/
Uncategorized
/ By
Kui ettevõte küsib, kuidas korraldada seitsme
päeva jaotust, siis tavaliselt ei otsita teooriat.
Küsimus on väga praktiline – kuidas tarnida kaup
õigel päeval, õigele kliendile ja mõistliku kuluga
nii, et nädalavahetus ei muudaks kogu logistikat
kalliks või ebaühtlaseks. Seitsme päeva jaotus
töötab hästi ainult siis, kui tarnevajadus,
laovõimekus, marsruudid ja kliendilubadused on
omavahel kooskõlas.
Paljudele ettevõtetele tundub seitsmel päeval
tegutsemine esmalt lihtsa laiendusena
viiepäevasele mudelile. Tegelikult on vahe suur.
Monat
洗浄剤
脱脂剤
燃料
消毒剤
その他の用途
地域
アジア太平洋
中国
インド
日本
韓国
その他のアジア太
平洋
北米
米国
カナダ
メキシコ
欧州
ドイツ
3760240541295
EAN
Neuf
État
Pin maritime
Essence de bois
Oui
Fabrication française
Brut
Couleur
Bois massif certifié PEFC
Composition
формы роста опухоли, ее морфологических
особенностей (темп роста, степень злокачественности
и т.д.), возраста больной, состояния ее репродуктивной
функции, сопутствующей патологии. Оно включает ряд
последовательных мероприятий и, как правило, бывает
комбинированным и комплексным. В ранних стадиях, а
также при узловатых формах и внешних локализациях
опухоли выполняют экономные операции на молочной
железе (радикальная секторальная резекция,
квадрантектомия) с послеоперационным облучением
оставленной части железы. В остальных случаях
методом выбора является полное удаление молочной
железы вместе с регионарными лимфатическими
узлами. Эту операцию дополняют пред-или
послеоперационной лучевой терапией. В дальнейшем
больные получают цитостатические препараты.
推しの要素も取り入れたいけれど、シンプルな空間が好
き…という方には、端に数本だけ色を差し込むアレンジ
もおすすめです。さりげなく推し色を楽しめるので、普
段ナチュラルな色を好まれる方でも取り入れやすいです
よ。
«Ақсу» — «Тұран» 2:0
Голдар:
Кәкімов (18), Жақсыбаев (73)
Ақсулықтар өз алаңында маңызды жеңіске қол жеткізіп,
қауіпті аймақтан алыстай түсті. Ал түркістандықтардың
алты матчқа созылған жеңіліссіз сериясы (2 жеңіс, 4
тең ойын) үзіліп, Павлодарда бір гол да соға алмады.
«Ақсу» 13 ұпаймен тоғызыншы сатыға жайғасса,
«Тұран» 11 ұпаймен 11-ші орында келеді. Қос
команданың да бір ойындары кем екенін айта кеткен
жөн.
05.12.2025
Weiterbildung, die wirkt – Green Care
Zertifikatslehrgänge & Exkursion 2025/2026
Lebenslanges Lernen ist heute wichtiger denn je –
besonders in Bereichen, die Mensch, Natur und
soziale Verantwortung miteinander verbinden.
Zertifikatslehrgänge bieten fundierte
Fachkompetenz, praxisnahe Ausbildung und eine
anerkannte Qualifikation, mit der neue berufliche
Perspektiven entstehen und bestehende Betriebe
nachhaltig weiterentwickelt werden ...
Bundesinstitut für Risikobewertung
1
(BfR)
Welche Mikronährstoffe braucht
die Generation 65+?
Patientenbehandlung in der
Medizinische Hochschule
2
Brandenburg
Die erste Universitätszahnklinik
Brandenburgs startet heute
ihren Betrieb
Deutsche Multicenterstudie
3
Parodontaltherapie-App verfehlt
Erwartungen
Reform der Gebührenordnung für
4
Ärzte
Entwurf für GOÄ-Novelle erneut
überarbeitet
_____
Above are the entries; copy every line among them that contains the word "ұпаймен".

«Ақсу» 13 ұпаймен тоғызыншы сатыға жайғасса,
«Тұран» 11 ұпаймен 11-ші орында келеді. Қос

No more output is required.